Перемена во мне началась, как только я уехал из Парижа, как только избавился от зрелища пороков этого большого города, вызывавших мое негодование. Не видя людей ничтожных, я перестал их презирать, не видя злых, я перестал их ненавидеть. Мое сердце, не созданное для ненависти, стало лишь оплакивать их бедствия и больше не замечало их злобы. Такое состояние души, более спокойное, но менее возвышенное, вскоре убило пламенный энтузиазм, так долго воодушевлявший меня, и незаметно для других, почти незаметно для самого себя, я опять стал боязливым, снисходительным, робким, – словом, я стал тем Жан-Жаком, каким был прежде.
Если бы переворот только вернул меня к самому себе и на этом остановился, – все было бы хорошо; но, к несчастью, он пошел дальше и быстро увлек меня в другую крайность.
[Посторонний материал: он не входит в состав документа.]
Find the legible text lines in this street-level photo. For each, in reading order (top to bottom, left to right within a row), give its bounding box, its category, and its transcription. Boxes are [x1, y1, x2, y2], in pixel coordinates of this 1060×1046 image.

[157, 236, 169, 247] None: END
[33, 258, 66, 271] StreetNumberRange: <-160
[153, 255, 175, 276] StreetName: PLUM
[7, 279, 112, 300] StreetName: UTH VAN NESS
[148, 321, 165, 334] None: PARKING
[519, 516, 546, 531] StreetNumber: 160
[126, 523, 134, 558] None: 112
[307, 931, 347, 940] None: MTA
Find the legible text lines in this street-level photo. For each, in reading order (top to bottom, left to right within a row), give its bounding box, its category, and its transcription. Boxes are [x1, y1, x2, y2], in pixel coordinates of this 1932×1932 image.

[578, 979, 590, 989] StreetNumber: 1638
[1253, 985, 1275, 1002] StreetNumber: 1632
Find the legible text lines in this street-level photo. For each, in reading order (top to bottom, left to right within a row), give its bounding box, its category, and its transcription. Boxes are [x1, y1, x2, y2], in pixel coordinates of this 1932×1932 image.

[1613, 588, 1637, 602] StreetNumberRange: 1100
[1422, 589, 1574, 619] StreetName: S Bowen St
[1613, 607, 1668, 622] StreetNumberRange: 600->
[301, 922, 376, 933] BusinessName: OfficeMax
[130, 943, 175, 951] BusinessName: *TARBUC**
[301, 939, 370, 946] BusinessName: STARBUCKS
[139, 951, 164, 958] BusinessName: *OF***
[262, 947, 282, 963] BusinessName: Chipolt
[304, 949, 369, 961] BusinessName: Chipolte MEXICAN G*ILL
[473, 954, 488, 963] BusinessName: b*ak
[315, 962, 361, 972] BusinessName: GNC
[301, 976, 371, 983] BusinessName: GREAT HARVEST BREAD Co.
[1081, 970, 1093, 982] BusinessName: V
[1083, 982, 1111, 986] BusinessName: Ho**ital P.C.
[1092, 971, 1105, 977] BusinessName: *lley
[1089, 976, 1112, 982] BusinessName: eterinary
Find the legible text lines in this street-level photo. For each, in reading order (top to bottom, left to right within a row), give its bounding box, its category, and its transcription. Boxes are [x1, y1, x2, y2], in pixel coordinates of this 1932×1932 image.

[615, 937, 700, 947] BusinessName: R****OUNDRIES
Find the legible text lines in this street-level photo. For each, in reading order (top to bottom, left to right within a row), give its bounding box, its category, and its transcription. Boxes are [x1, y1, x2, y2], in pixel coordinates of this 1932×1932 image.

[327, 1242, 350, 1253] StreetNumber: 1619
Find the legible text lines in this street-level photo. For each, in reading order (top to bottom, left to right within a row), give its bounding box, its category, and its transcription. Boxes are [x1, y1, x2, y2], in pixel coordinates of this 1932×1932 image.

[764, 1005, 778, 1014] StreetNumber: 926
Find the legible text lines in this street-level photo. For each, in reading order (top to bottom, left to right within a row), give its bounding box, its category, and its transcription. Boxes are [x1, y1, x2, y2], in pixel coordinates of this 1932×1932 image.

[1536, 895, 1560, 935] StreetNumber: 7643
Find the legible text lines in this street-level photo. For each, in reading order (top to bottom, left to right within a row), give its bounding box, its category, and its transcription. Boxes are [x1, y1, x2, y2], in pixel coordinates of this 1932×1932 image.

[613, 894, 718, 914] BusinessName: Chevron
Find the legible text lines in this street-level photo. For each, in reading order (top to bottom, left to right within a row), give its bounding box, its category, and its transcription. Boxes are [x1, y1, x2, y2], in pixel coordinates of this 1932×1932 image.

С тех пор мятущаяся душа моя постоянно переходила за черту спокойствия, и такие колебания, беспрестанно возобновляясь, никогда не позволяли ей удержаться на этой черте. Вникнем в подробности этого второго переворота – страшной и роковой эпохи в моей жизни, не имеющей примера среди смертных.
Нас было только трое в нашем убежище, досуг и уединенье должны были, естественно, еще более сблизить нас. Так это и случилось со мной и Терезой. Мы проводили вдвоем под древесной сенью очаровательные часы, и я никогда так хорошо не чувствовал их отраду. Мне казалось, что и Тереза тоже наслаждается ею больше, чем прежде. Она открыла мне свое сердце без утайки и сообщила о своей матери и семье то, что имела силы долгое время скрывать от меня. Обе они получали от г-жи Дюпен множество подарков, которые та делала из приязни ко мне; но мать, старая плутовка, чтоб не сердить меня, брала их себе или отдавала другим своим детям, не оставляя ничего для Терезы, и строго-настрого запрещала ей говорить мне об этом, что бедняжка и выполняла с невероятной покорностью.
Но больше всего я был удивлен, когда узнал, что, кроме особых разговоров, которые Дидро и Гримм часто вели с той и с другой, чтоб отдалить их от меня, хотя и не достигли цели благодаря сопротивлению Терезы, – оба они беседовали по секрету с ее матерью; и Тереза никак не могла узнать, что они между собой замышляли. Она знала только, что тут были замешаны маленькие подарки и имели место какие-то посещения, которые старались держать от нее в тайне и поводы которых были ей совершенно неизвестны. Уже задолго до того, как мы уехали из Парижа, у г-жи Левассер вошло в обычай посещать Гримма два или три раза в месяц и проводить у него по нескольку часов в таких секретных разговорах, что Гримм всегда отсылал из комнаты лакея.